Recordaba mi pueblo, mi pueblo querido, cuyos alegres habitantes celebraban a porfía con bailes, cantos y modestos banquetes la Nochebuena. Parecíame ver aquellas pobres casas adornadas con sus nacimientos y animadas por la alegría de la familia; recordaba la pequeña iglesia iluminada, dejando ver desde el pórtico el precioso Belén, curiosamente levantado en el altar mayor; parecíame oír los armoniosos repiques que resonaban en el campanario, medio derruído, convocando a los fieles a la misa de gallo, y aún escuchaba, con el corazón palpitante, la dulce voz de mi pobre y virtuoso padre, excitándonos a mis hermanos y a mí a arreglarnos pronto para dirigirnos a la iglesia, a fin de llegar a tiempo; y aún sentía la mano de mi buena y santa madre tomar la mía para conducirme al oficio.

Después me parecía llegar, penetrar por entre el gentío que se precipitaba en la humilde nave, avanzar hasta el pie del presbiterio, y allí arrodillarme, admirando la hermosura de las imágenes, el portal resplandeciente con la escarcha, el semblante risueño de los pastores, el lujo deslumbrador de los Reyes Magos y la iluminación espléndida del altar. Aspiraba con delicia el fresco y sabroso aroma de las ramas de pino, y el heno que se enreda en ellas, que cubría el barandal del presbiterio y que ocultaba el pie de los blandones. Veía después aparecer al sacerdote revestido con su alba bordada, con su casulla de brocado y seguido de los acólitos, vestidos de rojo con sobrepellices blanquísimas.

Y después de un momento en que consagraba mi alma al culto absoluto de mis recuerdos de niño, por una transición lenta y penosa me trasladaba a México, al lugar depositario de mis muchas impresiones de joven.

Aquel era un cuadro diverso.
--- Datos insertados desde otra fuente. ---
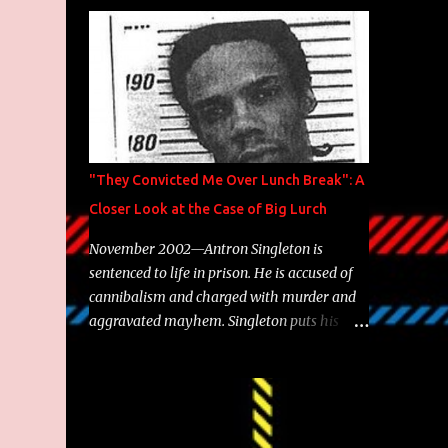
Brooklyn's most prolific writers Skyzoo, as
well as model Krystle Lina, for their hit
track " Enemies 2 Friends " which is
featured on 10,000 Hours: A Story of Success
out now.
"They Convicted Me Over Lunch Break": A
Closer Look at the Case of Big Lurch
November 2002—Antron Singleton is
sentenced to life in prison. He is accused of
cannibalism and charged with murder and
aggravated mayhem. Singleton puts his
back against a cinder wall with no room to
wiggle. He became forever pegged as a
man-eating, drug infested, naked monster.
Better known as Big Lurch, the Texas native
was en route to a potentially fruitful,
Ya no era la familia; estaba entre extraños; pero extraños que eran mis amigos: la bella joven por quien sentí la vez primera palpitar mi corazón enamorado, la familia dulce y buena que procuró con su cariño atenuar la ausencia de la mía.

Eran las posadas con sus inocentes placeres y con su devoción mundana y bulliciosa; era la cena de Navidad con sus manjares tradicionales y con sus sabrosas golosinas; era México, en fin, con su gente cantadora y entusiasmada, que hormiguea esa noche en las calles corriendo gallo; en su plaza de Armas llena de puestos de dulces, con sus portales resplandecientes; con sus dulcerías francesas, que muestran en los aparadores iluminados con gas, un mundo de juguetes y de confituras preciosas; eran los suntuosos palacios derramando por sus ventanas torrentes de luz y de armonía. Era una fiesta que aún me causaba vértigo.